Cette évolution stupéfiera de nombreux professionnels qui ont ignoré des décennies de témoignages selon lesquels de tels programmes étaient menés secrètement dans de multiples installations militaires et d’entreprises.


Il reste à savoir comment les entreprises ont mis la main sur des engins OVNI récupérés et ont pu tenir à l’écart des responsables clés du Pentagone tels que l’amiral Wilson.

Pourquoi les fonctionnaires du Pentagone qui dirigent le comité de surveillance du programme d’accès spécial ont-ils refusé l’accès à Wilson malgré son statut très élevé à la DIA et aux chefs d’état-major des armées ?

Une autre question importante à se poser est de savoir s’il faut croire les informations selon lesquelles les sociétés ont fait de très lents progrès dans l’ingénierie inverse des engins extraterrestres récupérés, comme Wilson l’a révélé à Davis lors de leur conversation de 2002.

Selon de nombreux témoignages d’initiés évoqués dans la série de livre de Michael Salla « Secret Space Programs », la rétro-ingénierie des soucoupes volantes capturées a commencé dans les années 40, les premiers prototypes ont été testés en vol dans les années 60, puis ont été déployés dans les années 70 et 80.

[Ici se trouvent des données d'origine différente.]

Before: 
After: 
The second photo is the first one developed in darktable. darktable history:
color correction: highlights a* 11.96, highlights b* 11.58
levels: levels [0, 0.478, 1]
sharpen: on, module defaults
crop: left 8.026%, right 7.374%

Bien qu’il puisse y avoir des programmes d’ingénierie inverse en cours dans les entreprises qui progressent lentement, comme l’a dit l’amiral Wilson en 2002, de nombreux témoignages montrent que les grandes entreprises aérospatiales ont fait des progrès significatifs des décennies auparavant.

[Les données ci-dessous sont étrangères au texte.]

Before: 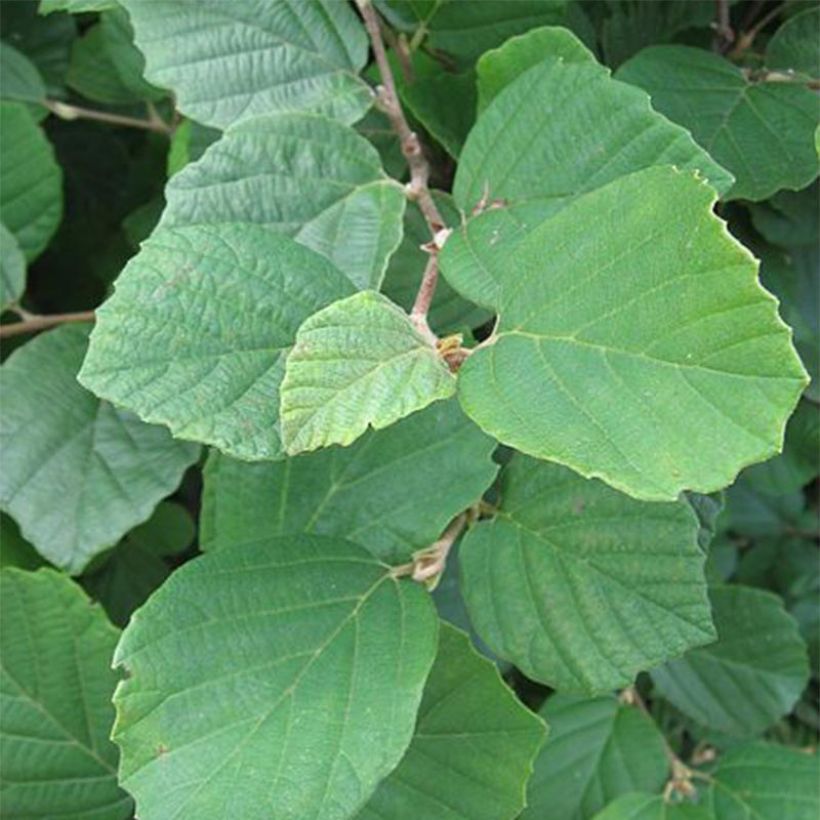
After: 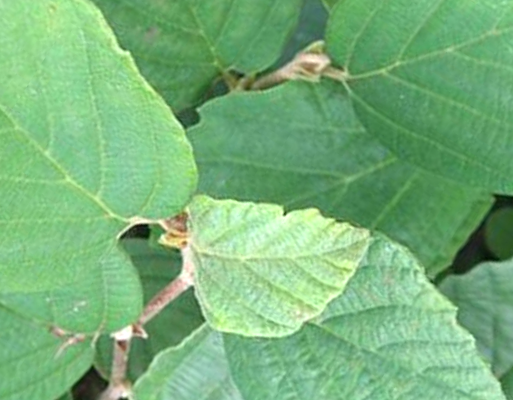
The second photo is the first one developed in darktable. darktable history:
exposure: exposure 0.295 EV, compensate highlight preservation false
crop and rotate: angle 147.7°, left 9.152%, top 15.563%, right 4.465%, bottom 16.977%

Pourquoi donc rendre publiques des informations selon lesquelles certaines entreprises américaines ont mené des études lentes et largement infructueuses sur les engins extraterrestres capturés ?

Une réponse possible est que les responsables des programmes de rétro-ingénierie aux États-Unis ne veulent pas que le public sache que ces technologies ont été conçues et déployées avec succès il y a plusieurs décennies par l’armée de l’air et la marine américaines en collaboration avec certaines entreprises américaines.

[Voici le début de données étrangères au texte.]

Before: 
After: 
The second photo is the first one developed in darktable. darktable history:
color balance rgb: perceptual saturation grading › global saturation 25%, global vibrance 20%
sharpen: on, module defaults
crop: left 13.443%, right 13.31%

En outre, l’histoire de NYT contribue à la description d’autres pays, comme la Chine et la Russie, qui ont mis la main sur des technologies similaires et qui les ont rétro-conçues avec succès.

Ces pays sont peut-être à l’origine des observations d’OVNI/UAP par les pilotes de la Marine, comme l’ont laissé entendre les sénateurs Rubio et Reid.

Une telle conclusion alimente la perception que les États-Unis sont derrière la Chine et la Russie dans le développement de ces technologies de pointe, et que les extraterrestres constituent la menace ultime s’ils choisissent soudainement d’intervenir dans les affaires humaines.


Beaucoup interpréteront à juste titre l’histoire du New York Times comme la promotion d’un récit qui conduit à une possible intervention extraterrestre qui pourrait être soit authentique, soit inventée par ceux qui possèdent de telles technologies de rétro-ingénierie qui ont été étudiées avec succès dans des installations d’entreprises il y a des décennies.

Néanmoins, de nombreux esprits curieux seront inspirés à plonger dans la littérature sur les OVNI et l' »exopolitique » pour connaître la vérité sur les programmes secrets de rétro-ingénierie extraterrestre que les initiés et les chercheurs ont divulgués pendant des années, souvent au grand ridicule et au grand dam de leurs pairs.